The term core liquidity provider describes the function of these firms: They may simultaneously buy and sell shares of a security with the goal of ensuring that it is always available on-demand. A core liquidity provider is also known as a market maker.
what are the sign of liquidity & illiquidity?
The illiquid market has chaotic moves or gaps in prices. The level of buying or selling volume at one moment can suddenly change.
A highly liquid market is also called a smooth market or a deep market.
Most traders need and should care about the liquid market because it is very hard to manage risk if you’re on the wrong side of a big move in an illiquid market.
Why should you care about liquidity?
As a liquidity provider, we can influence greater price stability and also improve liquidity by making it safer. Thanks to this function liquidity providers become important services. They usually take a significant amount of risk but are still able to profit from the spread or by positioning themselves thanks to conclusions based on valuable information available to them.

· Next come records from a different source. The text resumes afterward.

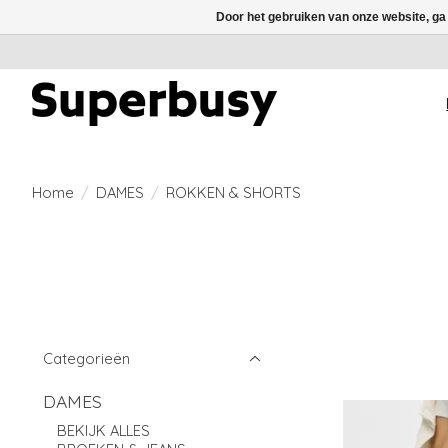
Door het gebruiken van onze website, ga
Home
/
DAMES
/
ROKKEN & SHORTS
Categorieën
DAMES
BEKIJK ALLES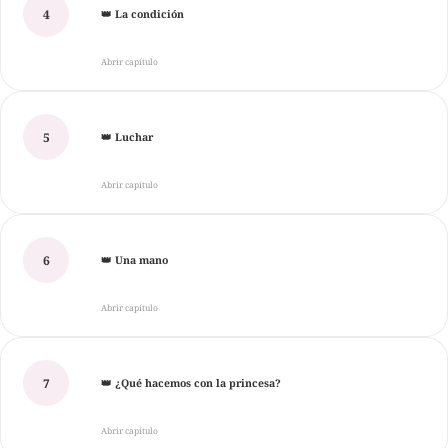
4
👑 La condición
Abrir capítulo
5
👑 Luchar
Abrir capítulo
6
👑 Una mano
Abrir capítulo
7
👑 ¿Qué hacemos con la princesa?
Abrir capítulo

The importance of market liquidity
Market liquidity is very important as it impacts the speed at which you can open and close positions. As we have seen, liquid markets come with less risk so are more attractive to investors in the market. When a market is liquid, sellers can easily locate buyers. The liquidity of an asset is also one of the main aspects in determining the spread that a leveraged broker is able to offer. High liquidity indicates the existence of a large number of orders to buy and sell in the underlying market which, in turn, raises the probability that the highest price a buyer is prepared to pay and the lowest price a seller will accept will move closer together. Hence, the bid-offer spread becomes tighter. Lower bid-offer spreads result in lower spreads offered by the broker whereas if a market is illiquid, there may be a much wider spread.

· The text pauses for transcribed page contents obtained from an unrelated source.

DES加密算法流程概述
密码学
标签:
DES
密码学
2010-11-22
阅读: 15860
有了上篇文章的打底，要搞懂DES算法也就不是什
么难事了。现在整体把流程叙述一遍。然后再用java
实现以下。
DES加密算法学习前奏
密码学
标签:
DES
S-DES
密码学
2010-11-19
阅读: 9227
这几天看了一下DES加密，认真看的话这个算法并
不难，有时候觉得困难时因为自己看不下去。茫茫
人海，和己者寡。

Our liquidity provider system
This system aims at augmenting liquidity, via creating deep order books and preparing a tight spread from the very first day of launch without exposure to any market risk despite market making strategies that are not risk neutral and have the potential to generate revenue as well as losses. Our liquidity provider system follows a complex set off mathematical models and algorithms that use Machine Learning, Markovian models, and high-frequency trading principles to minimize risk, provide a consistent uptime, set-up parameters, and find the optimal trading strategies. Thus, the presented liquidity provider algorithm would furnish liquidity to a new market that is already liquid on other exchanges, without any market risk, ultimately resulting in encouraging trust to all participants and setting in motion positive synergies.